(Problem description):
Every entry below must be retyped exactly, and the pictures must be left out.

(Raw data):
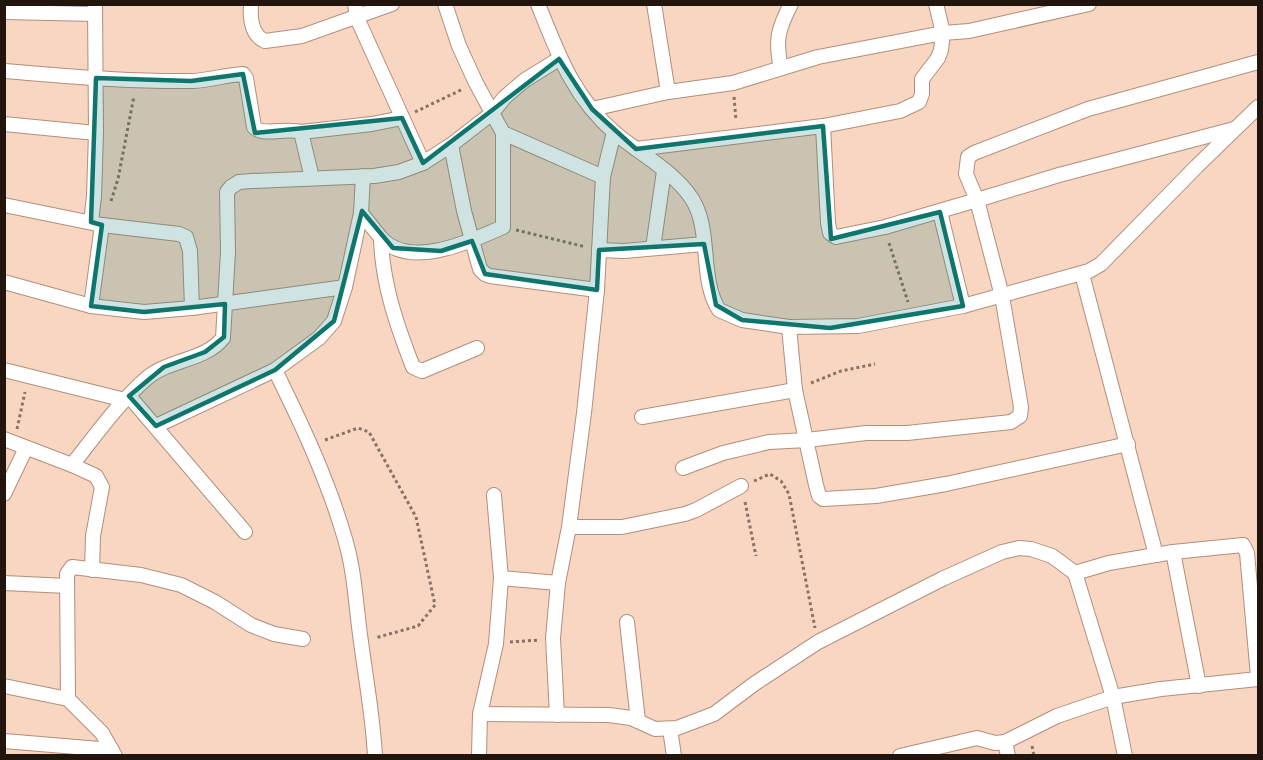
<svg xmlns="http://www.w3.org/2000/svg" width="1263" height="760" font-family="'Golos Text',sans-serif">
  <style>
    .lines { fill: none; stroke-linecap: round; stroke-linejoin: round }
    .street-casing { stroke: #b08f7c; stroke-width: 16 }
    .path { stroke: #897265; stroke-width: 3; stroke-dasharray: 3 3; stroke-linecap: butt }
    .street { stroke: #fff; stroke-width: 14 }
    .marked { fill: #0f766e; fill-opacity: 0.2; stroke: #0f766e; stroke-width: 4.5; stroke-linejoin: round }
  </style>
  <rect width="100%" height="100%" fill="#f9d6c2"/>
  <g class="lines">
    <g class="street-casing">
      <g id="street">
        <path d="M251,4C250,17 251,35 265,41L302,36L392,4"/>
        <path d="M355,4L357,18L423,163"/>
        <path d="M445,4L459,46L476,83L503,133L603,177"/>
        <path d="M538,4C558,54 573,97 615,133C640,154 674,171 692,199C712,230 699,279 719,310L742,320L789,327L858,326L963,306L1089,271L1101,264L1197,166L1258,107"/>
        <path d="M654,4L668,92"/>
        <path d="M4,12L95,14"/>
        <path d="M781,68C775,40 778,29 791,4"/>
        <path d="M4,71C67,76 130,82 193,81C210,80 226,75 243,74L246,78L254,127C263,137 287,127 301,132L372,124L402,118"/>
        <path d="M592,109L668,92L733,83L818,57L943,33L936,4"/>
        <path d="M4,124L96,133L95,4"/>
        <path d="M823,126L900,111L919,102L922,94V79L938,58L941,50L943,33L969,31L1089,4"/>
        <path d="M1234,129L1059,175L977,200L966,174L968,157L974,153L1088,109L1258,62"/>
        <path d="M301,132L312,178"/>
        <path d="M451,145L464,211L480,269L485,274L490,276L597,290"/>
        <path d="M636,149L823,126L828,223L830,233L836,237L885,227L977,200L1002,296L1021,407L1020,416L1011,422L907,433H866L807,440L769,442L723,453L683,468"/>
        <path d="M4,205L102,225L179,234L186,237L190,251L192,308"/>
        <path d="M940,212L963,306"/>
        <path d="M361,213L381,238"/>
        <path d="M91,222L94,196L96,133"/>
        <path d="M653,248L664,171"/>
        <path d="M599,250L624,251L704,244"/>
        <path d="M1082,274L1156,555"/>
        <path d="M4,282L91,306L144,312L192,308L345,287"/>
        <path d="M91,306L102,225"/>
        <path d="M789,327L795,390L816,485L819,496L823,499L876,496L946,484L1128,444"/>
        <path d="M477,348L422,371L413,367C397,326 382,283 381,238C410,270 471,241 503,227V133"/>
        <path d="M4,370L125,400"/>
        <path d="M275,370C302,425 328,480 345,539C355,572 356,608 361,642C366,680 373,717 375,756"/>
        <path d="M129,396L245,532"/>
        <path d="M642,417L795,390"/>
        <path d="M156,426L275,370L319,338L334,321L345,287L361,213L363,176"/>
        <path d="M4,439L72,465"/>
        <path d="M4,494L26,448"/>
        <path d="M569,527H622L685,514L696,510L741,486"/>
        <path d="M1173,552L1199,686"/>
        <path d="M92,570L93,536L102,487L96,476L72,465C95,436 118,403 147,378C169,359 205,361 223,338L228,252L227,192L231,187L239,182L252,181L374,176L399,172L423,163L451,145L491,114L505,97L525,80L559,59"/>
        <path d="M501,578L558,583"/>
        <path d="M4,583L67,586"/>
        <path d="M627,622L638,721"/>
        <path d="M1258,676L1247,553L1243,545L1173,552L1109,563L1075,573L1113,697L1161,689L1258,679"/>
        <path d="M4,686L68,699L102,733L115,756"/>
        <path d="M68,699L67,574L72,567L141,575L181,585L215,602L251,625L274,634L303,639"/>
        <path d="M480,714L609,715L631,718L655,729L677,728L714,714L754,684L818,642L942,579L1002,552L1019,548L1031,549L1052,556L1075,573"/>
        <path d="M557,715L553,638L558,583L569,527L584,413L597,290L603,177L614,132"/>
        <path d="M670,729L674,756"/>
        <path d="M4,741L112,750"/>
        <path d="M479,756L480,714L496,644L501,578L494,495"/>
        <path d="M900,756L977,738L995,743L1005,742"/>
        <path d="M1008,756L1005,742L1057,716L1113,697L1125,756"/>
      </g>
    </g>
    <g class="path">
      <path d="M734,97L736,120"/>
      <path d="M415,112L463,89"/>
      <path d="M111,201L118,179L134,96"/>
      <path d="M516,230L586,247"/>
      <path d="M889,243L908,302"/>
      <path d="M811,383L841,371L875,364"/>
      <path d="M17,429L25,392"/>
      <path d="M325,440L358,428L369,432L416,517L435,605L418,626L375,638"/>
      <path d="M754,481L770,474L781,481L789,494L815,628"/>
      <path d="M745,502L756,556"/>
      <path d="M510,642L540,640"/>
      <path d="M1032,746L1034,756"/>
    </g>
    <use href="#street" class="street"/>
  </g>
  <path class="marked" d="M559,59L592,109L636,149L823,126L831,239L940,212L963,306L830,328L742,320L716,305L704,244L599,250L597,290L485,274L472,241L441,251L393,248L362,211L334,321L275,370L156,426L129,396L164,367L205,352L224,337L225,304L144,312L91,306L102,225L91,222L96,78L191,81L243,74L255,133L402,118L423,163Z"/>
  <rect width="1263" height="760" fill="none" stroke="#22150e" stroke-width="12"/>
</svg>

(Task output):
<svg xmlns="http://www.w3.org/2000/svg" width="1263" height="760" font-family="'Golos Text',sans-serif">
  <style>
    .lines { fill: none; stroke-linecap: round; stroke-linejoin: round }
    .street-casing { stroke: #b08f7c; stroke-width: 16 }
    .path { stroke: #897265; stroke-width: 3; stroke-dasharray: 3 3; stroke-linecap: butt }
    .street { stroke: #fff; stroke-width: 14 }
    .marked { fill: #0f766e; fill-opacity: 0.2; stroke: #0f766e; stroke-width: 4.5; stroke-linejoin: round }
  </style>
  <rect width="100%" height="100%" fill="#f9d6c2"/>
  <g class="lines">
    <g class="street-casing">
      <g id="street">
        <path d="M251,4C250,17 251,35 265,41L302,36L392,4"/>
        <path d="M355,4L357,18L423,163"/>
        <path d="M445,4L459,46L476,83L503,133L603,177"/>
        <path d="M538,4C558,54 573,97 615,133C640,154 674,171 692,199C712,230 699,279 719,310L742,320L789,327L858,326L963,306L1089,271L1101,264L1197,166L1258,107"/>
        <path d="M654,4L668,92"/>
        <path d="M4,12L95,14"/>
        <path d="M781,68C775,40 778,29 791,4"/>
        <path d="M4,71C67,76 130,82 193,81C210,80 226,75 243,74L246,78L254,127C263,137 287,127 301,132L372,124L402,118"/>
        <path d="M592,109L668,92L733,83L818,57L943,33L936,4"/>
        <path d="M4,124L96,133L95,4"/>
        <path d="M823,126L900,111L919,102L922,94V79L938,58L941,50L943,33L969,31L1089,4"/>
        <path d="M1234,129L1059,175L977,200L966,174L968,157L974,153L1088,109L1258,62"/>
        <path d="M301,132L312,178"/>
        <path d="M451,145L464,211L480,269L485,274L490,276L597,290"/>
        <path d="M636,149L823,126L828,223L830,233L836,237L885,227L977,200L1002,296L1021,407L1020,416L1011,422L907,433H866L807,440L769,442L723,453L683,468"/>
        <path d="M4,205L102,225L179,234L186,237L190,251L192,308"/>
        <path d="M940,212L963,306"/>
        <path d="M361,213L381,238"/>
        <path d="M91,222L94,196L96,133"/>
        <path d="M653,248L664,171"/>
        <path d="M599,250L624,251L704,244"/>
        <path d="M1082,274L1156,555"/>
        <path d="M4,282L91,306L144,312L192,308L345,287"/>
        <path d="M91,306L102,225"/>
        <path d="M789,327L795,390L816,485L819,496L823,499L876,496L946,484L1128,444"/>
        <path d="M477,348L422,371L413,367C397,326 382,283 381,238C410,270 471,241 503,227V133"/>
        <path d="M4,370L125,400"/>
        <path d="M275,370C302,425 328,480 345,539C355,572 356,608 361,642C366,680 373,717 375,756"/>
        <path d="M129,396L245,532"/>
        <path d="M642,417L795,390"/>
        <path d="M156,426L275,370L319,338L334,321L345,287L361,213L363,176"/>
        <path d="M4,439L72,465"/>
        <path d="M4,494L26,448"/>
        <path d="M569,527H622L685,514L696,510L741,486"/>
        <path d="M1173,552L1199,686"/>
        <path d="M92,570L93,536L102,487L96,476L72,465C95,436 118,403 147,378C169,359 205,361 223,338L228,252L227,192L231,187L239,182L252,181L374,176L399,172L423,163L451,145L491,114L505,97L525,80L559,59"/>
        <path d="M501,578L558,583"/>
        <path d="M4,583L67,586"/>
        <path d="M627,622L638,721"/>
        <path d="M1258,676L1247,553L1243,545L1173,552L1109,563L1075,573L1113,697L1161,689L1258,679"/>
        <path d="M4,686L68,699L102,733L115,756"/>
        <path d="M68,699L67,574L72,567L141,575L181,585L215,602L251,625L274,634L303,639"/>
        <path d="M480,714L609,715L631,718L655,729L677,728L714,714L754,684L818,642L942,579L1002,552L1019,548L1031,549L1052,556L1075,573"/>
        <path d="M557,715L553,638L558,583L569,527L584,413L597,290L603,177L614,132"/>
        <path d="M670,729L674,756"/>
        <path d="M4,741L112,750"/>
        <path d="M479,756L480,714L496,644L501,578L494,495"/>
        <path d="M900,756L977,738L995,743L1005,742"/>
        <path d="M1008,756L1005,742L1057,716L1113,697L1125,756"/>
      </g>
    </g>
    <g class="path">
      <path d="M734,97L736,120"/>
      <path d="M415,112L463,89"/>
      <path d="M111,201L118,179L134,96"/>
      <path d="M516,230L586,247"/>
      <path d="M889,243L908,302"/>
      <path d="M811,383L841,371L875,364"/>
      <path d="M17,429L25,392"/>
      <path d="M325,440L358,428L369,432L416,517L435,605L418,626L375,638"/>
      <path d="M754,481L770,474L781,481L789,494L815,628"/>
      <path d="M745,502L756,556"/>
      <path d="M510,642L540,640"/>
      <path d="M1032,746L1034,756"/>
    </g>
    <use href="#street" class="street"/>
  </g>
  <path class="marked" d="M559,59L592,109L636,149L823,126L831,239L940,212L963,306L830,328L742,320L716,305L704,244L599,250L597,290L485,274L472,241L441,251L393,248L362,211L334,321L275,370L156,426L129,396L164,367L205,352L224,337L225,304L144,312L91,306L102,225L91,222L96,78L191,81L243,74L255,133L402,118L423,163Z"/>
  <rect width="1263" height="760" fill="none" stroke="#22150e" stroke-width="12"/>
</svg>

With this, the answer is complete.